(Beginning of EXCERPT)
Sorry, just to clarify. You had said that you are seeing strong activity in the Cat 1 business right now driven by two modules, I thought you said partners, but maybe you said customers. Are those kind of buying...

Georges Karam

Management

Two customers buying modules with us. Obviously, Gemalto, I mentioned as well that they are ramping up. I don’t want to qualify them yet reaching my expectation but it's better and better each quarter and we have forecasted, it's ramping up. So I remain strongly positive for next year even if it's a little bit slower than what I hoped originally. But it's moving well. But my indication about the strong customer we had on the Cat 1 this quarter, they were module partners, module customers, if you want. Customers buying modules from us, not Gemalto.

Quinn Bolton

Analyst

Buying the Sequans branded modules. Got it. Okay. Great. And then the second question, just wondering if you give us an update on any of the operators looking at qualifying voice on their Cat M networks. I know you have mentioned AT&T and Verizon are sort of in the process of qualifying their Cat M networks. But just wondering if you are seeing any voice trials for Cat M starting to take place.

Georges Karam

Management

Yes. This is one of the key differentiation between Cat M and NB1. As you know that they are built to support voice. And when you talk about supporting voice, you have two ways of doing this. You can support voice over the top, which is on IP. You cannot do it on NB1 because the speed is so low, so you need to do it on Cat M1. Or you can do it VoLTE. In other words run it embedded in the protocol stack of the LTE that the carrier prefer to have because they control the quality and control as well the redundancy and many things there. So obviously today Verizon and AT&T and all those carriers will be implementing voice over LTE for Cat M. We have done some trials already ourselves with Verizon and we are working on the full integration and certification of Cat M with VoLTE. So we have this program going on and we should be, I tend to say the carrier should be ready at the end of the year in terms of having the proof that everything is fine and everything is 100% guaranteed, it will work. And now when they are going to announce this officially, the may announce it in the beginning of next year or they can delay it six months if they want to launch the service. So very frankly, I don’t control this date. But I know that technically today we have the proof that this is working and we are finishing the certification and the extensive testing, if you want, so they can define the service to the end customer what they can get on Cat M voice. And this is important for wearable and this is important as well for all the alarm, many applications in the IoT world you require voice as well.
(End of EXCERPT)
→ **WORK INSTRUCTION**
Answer these questions using the call transcript above.
(a) According to Georges Karam, who were the strong Cat 1 customers this quarter?
(b) Which two carriers does Quinn Bolton say are qualifying their Cat M networks?
(c) Why can't voice over the top be supported on NB1?
(Beginning of DATA BLOCK)
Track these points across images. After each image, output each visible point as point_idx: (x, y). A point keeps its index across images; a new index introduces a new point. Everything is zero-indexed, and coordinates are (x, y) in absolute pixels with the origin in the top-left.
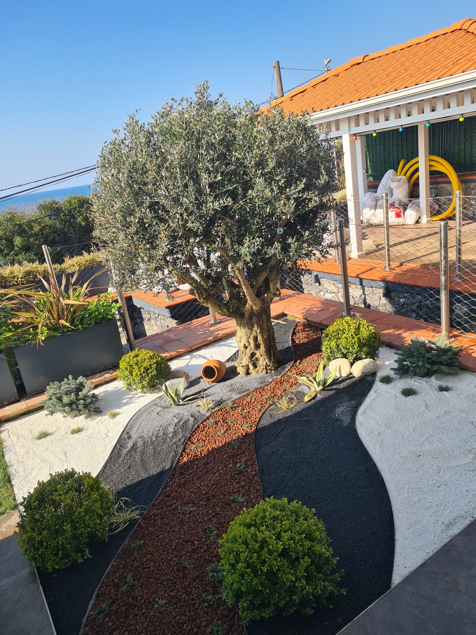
(End of DATA BLOCK)
→ **SOLUTION**
(a) Module customers buying modules from Sequans, not Gemalto.
(b) AT&T and Verizon.
(c) Because the speed on NB1 is so low.